I am physically exhausted. It feels good. Cleaning, sorting, weeding, dancing. I have managed to fill up my day alone. I did meet the new neighbors when we were all headed to the beach. They bought four doors down as a second home.

Maria across the street chatted with me for a moment as I stepped out of the front gate.  I walked one dog and played ball with the other. I watched two lives streams, and a third starts in ten minutes. I know I will enjoy the piano playing, but maybe it will put me to sleep.

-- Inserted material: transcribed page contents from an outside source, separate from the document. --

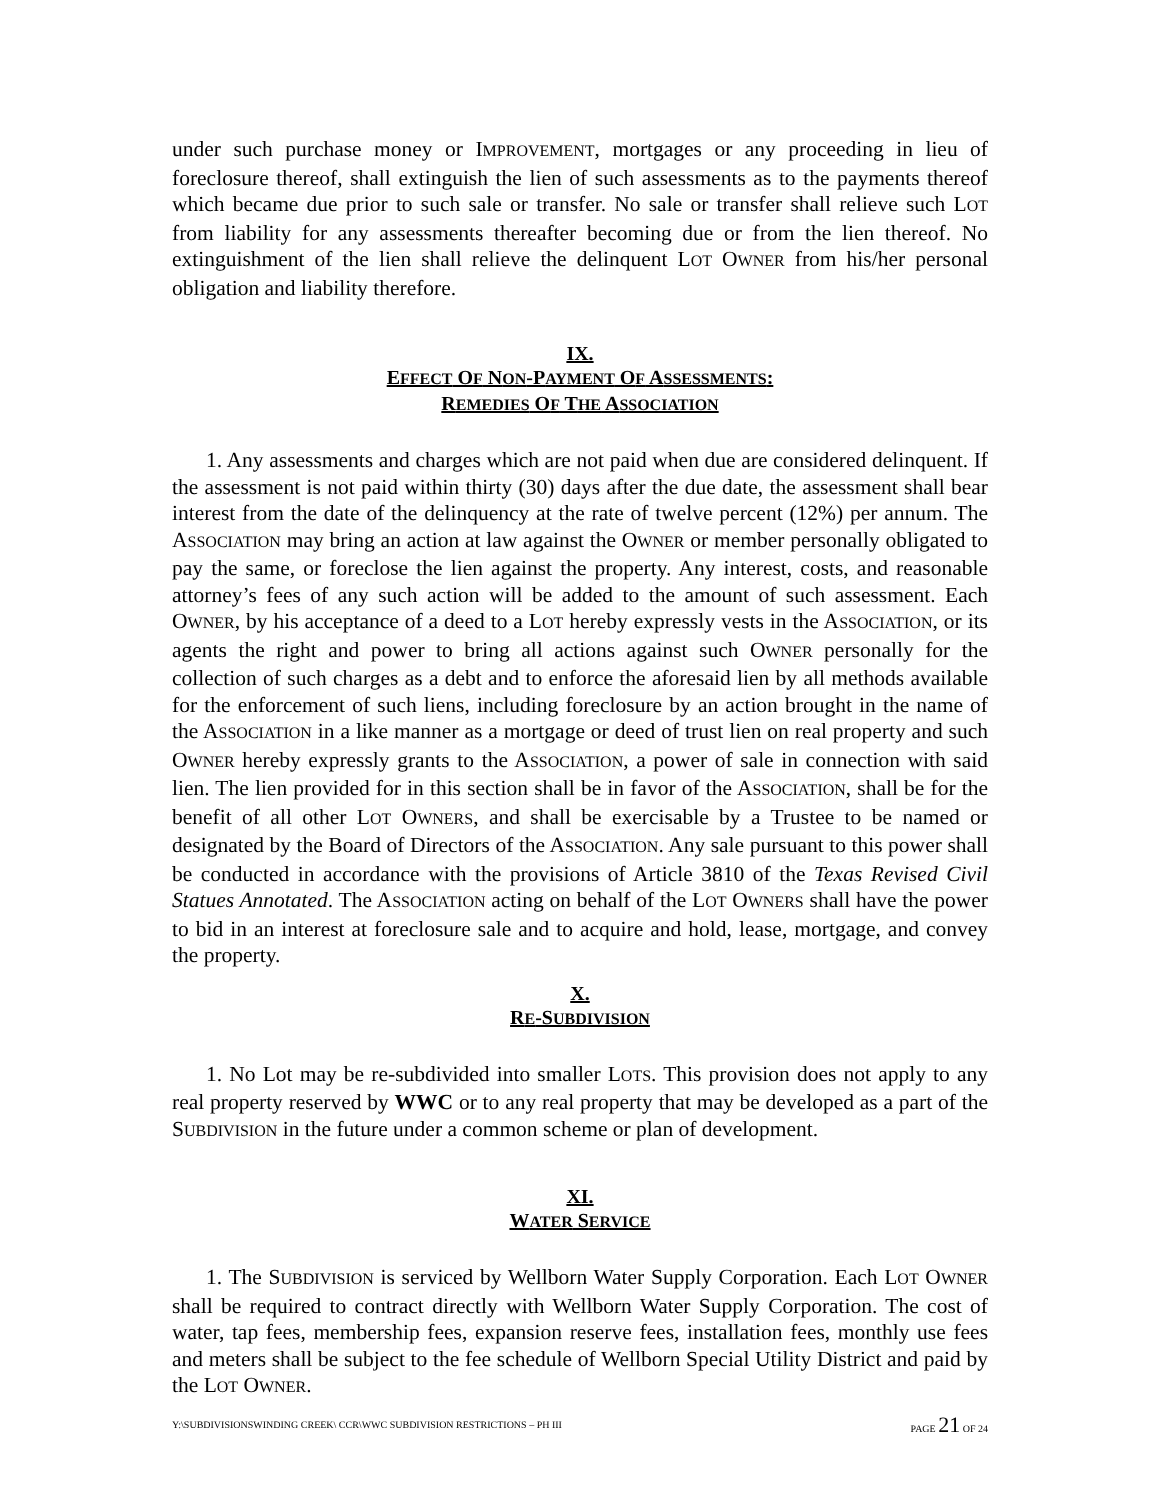under such purchase money or IMPROVEMENT, mortgages or any proceeding in lieu of foreclosure thereof, shall extinguish the lien of such assessments as to the payments thereof which became due prior to such sale or transfer. No sale or transfer shall relieve such LOT from liability for any assessments thereafter becoming due or from the lien thereof. No extinguishment of the lien shall relieve the delinquent LOT OWNER from his/her personal obligation and liability therefore.
IX.
EFFECT OF NON-PAYMENT OF ASSESSMENTS:
REMEDIES OF THE ASSOCIATION
1. Any assessments and charges which are not paid when due are considered delinquent. If the assessment is not paid within thirty (30) days after the due date, the assessment shall bear interest from the date of the delinquency at the rate of twelve percent (12%) per annum. The ASSOCIATION may bring an action at law against the OWNER or member personally obligated to pay the same, or foreclose the lien against the property. Any interest, costs, and reasonable attorney’s fees of any such action will be added to the amount of such assessment. Each OWNER, by his acceptance of a deed to a LOT hereby expressly vests in the ASSOCIATION, or its agents the right and power to bring all actions against such OWNER personally for the collection of such charges as a debt and to enforce the aforesaid lien by all methods available for the enforcement of such liens, including foreclosure by an action brought in the name of the ASSOCIATION in a like manner as a mortgage or deed of trust lien on real property and such OWNER hereby expressly grants to the ASSOCIATION, a power of sale in connection with said lien. The lien provided for in this section shall be in favor of the ASSOCIATION, shall be for the benefit of all other LOT OWNERS, and shall be exercisable by a Trustee to be named or designated by the Board of Directors of the ASSOCIATION. Any sale pursuant to this power shall be conducted in accordance with the provisions of Article 3810 of the Texas Revised Civil Statues Annotated. The ASSOCIATION acting on behalf of the LOT OWNERS shall have the power to bid in an interest at foreclosure sale and to acquire and hold, lease, mortgage, and convey the property.
X.
RE-SUBDIVISION
1. No Lot may be re-subdivided into smaller LOTS. This provision does not apply to any real property reserved by WWC or to any real property that may be developed as a part of the SUBDIVISION in the future under a common scheme or plan of development.
XI.
WATER SERVICE
1. The SUBDIVISION is serviced by Wellborn Water Supply Corporation. Each LOT OWNER shall be required to contract directly with Wellborn Water Supply Corporation. The cost of water, tap fees, membership fees, expansion reserve fees, installation fees, monthly use fees and meters shall be subject to the fee schedule of Wellborn Special Utility District and paid by the LOT OWNER.
Y:\SUBDIVISIONSWINDING CREEK\ CCR\WWC SUBDIVISION RESTRICTIONS – PH III PAGE 21 OF 24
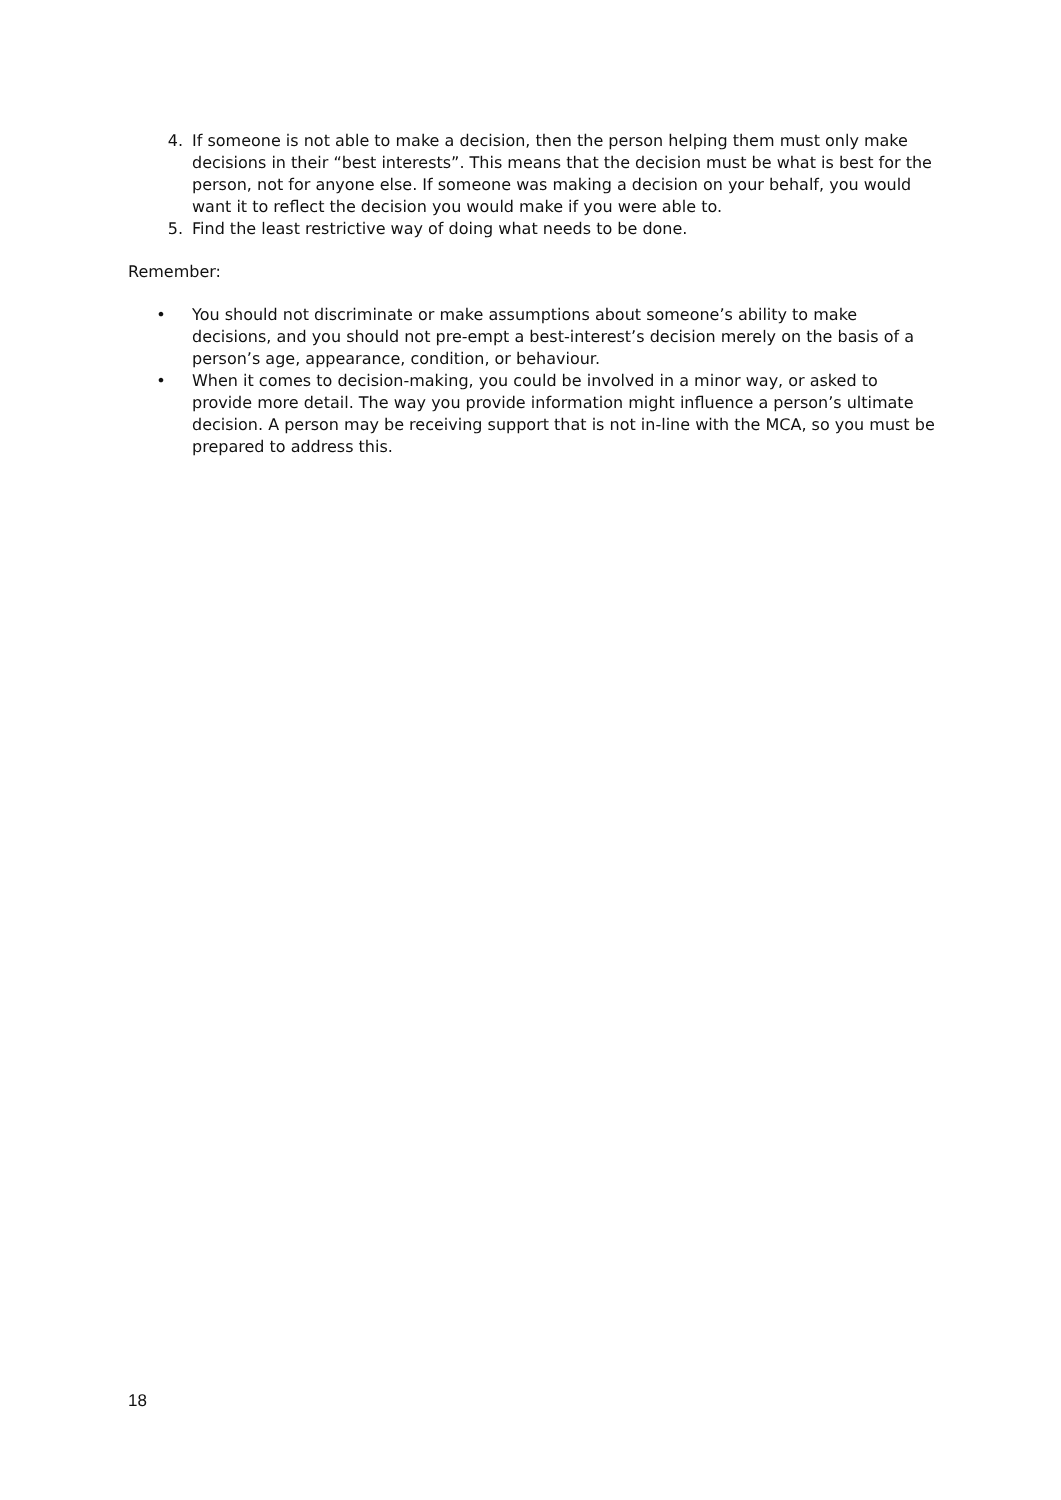4. If someone is not able to make a decision, then the person helping them must only make decisions in their “best interests”. This means that the decision must be what is best for the person, not for anyone else. If someone was making a decision on your behalf, you would want it to reflect the decision you would make if you were able to.
5. Find the least restrictive way of doing what needs to be done.
Remember:
• You should not discriminate or make assumptions about someone’s ability to make decisions, and you should not pre-empt a best-interest’s decision merely on the basis of a person’s age, appearance, condition, or behaviour.
• When it comes to decision-making, you could be involved in a minor way, or asked to provide more detail. The way you provide information might influence a person’s ultimate decision. A person may be receiving support that is not in-line with the MCA, so you must be prepared to address this.
18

The weather is sunny but a but brisk.  I potted a bunch of plants and should water them all. Tomorrow is supposed to be warmer.

I haven’t driven anywhere today.  It’s been one for a putterer. I wrote a little, did some framing projects, sorted a tub, put some books on a bookcase.  I painted the living room this winter, and it still isn’t completely back together. Moving furniture alone is hard.

The neighbor wants to shop my apron tubs. She gets too close on our shared driveway. No mask. She looks inside my car, the hatch up. She comments on my potting soil purchase.

“What are you planting? Something good, I hope?”

I tell her about the gopher.

“My cats usually get those.”

Nope. This gopher has been decimating any and all plants in the ground.  How many succulents have I potted since they started to wilt where they were planted?

I unburied the extra-long bunkbed parts in the garage.  My worker woman will bring them all back in her truck the next time she comes. I wondered why I was saving it, and now I’m glad that I did. One more large piece of furniture out of my garage, which is now filled with the tubs my ex had at his house for the kids. He is leaving the state, cashing out and going north.  It might be a good thing. We shall see.

In the meantime, I am the default storer.  Kids are still in transition, one on a finite job on the East coast, another headed to grad school. She complained that she has lost almost two years of her 20s to the pandemic.

My twenties were a blur of dates.  Every guy I met in Omaha got at least one date if they asked. Then the elimination process began:  smoker? No.  Too frisky on the first date? No. Too sad? No.  Too short?  No.

Too drunk? No. They usually didn’t call for a second date. We both knew there was no chemistry or future.

Now I look back at that and see how hopeful I was, looking for that perfect guy, really not good at flirting.  Sometimes I missed the cues that someone was firting with me.  I looked away, too afraid of rejection. Also, I wanted someone who wanted more than a bed partner, so there was that.

I get how my kids feel cheated with the pandemic. They are young, in the prime of their lives, two of them without a mate yet.

My friends act as though it’s over. The governor has declared June 15th as opening day in California.

The experts say a 4th wave is coming, the new variant strains headed across the country faster than people can get vaccinated. My scientist children say we will need booster shots forever.

Will we ever get back to where we were?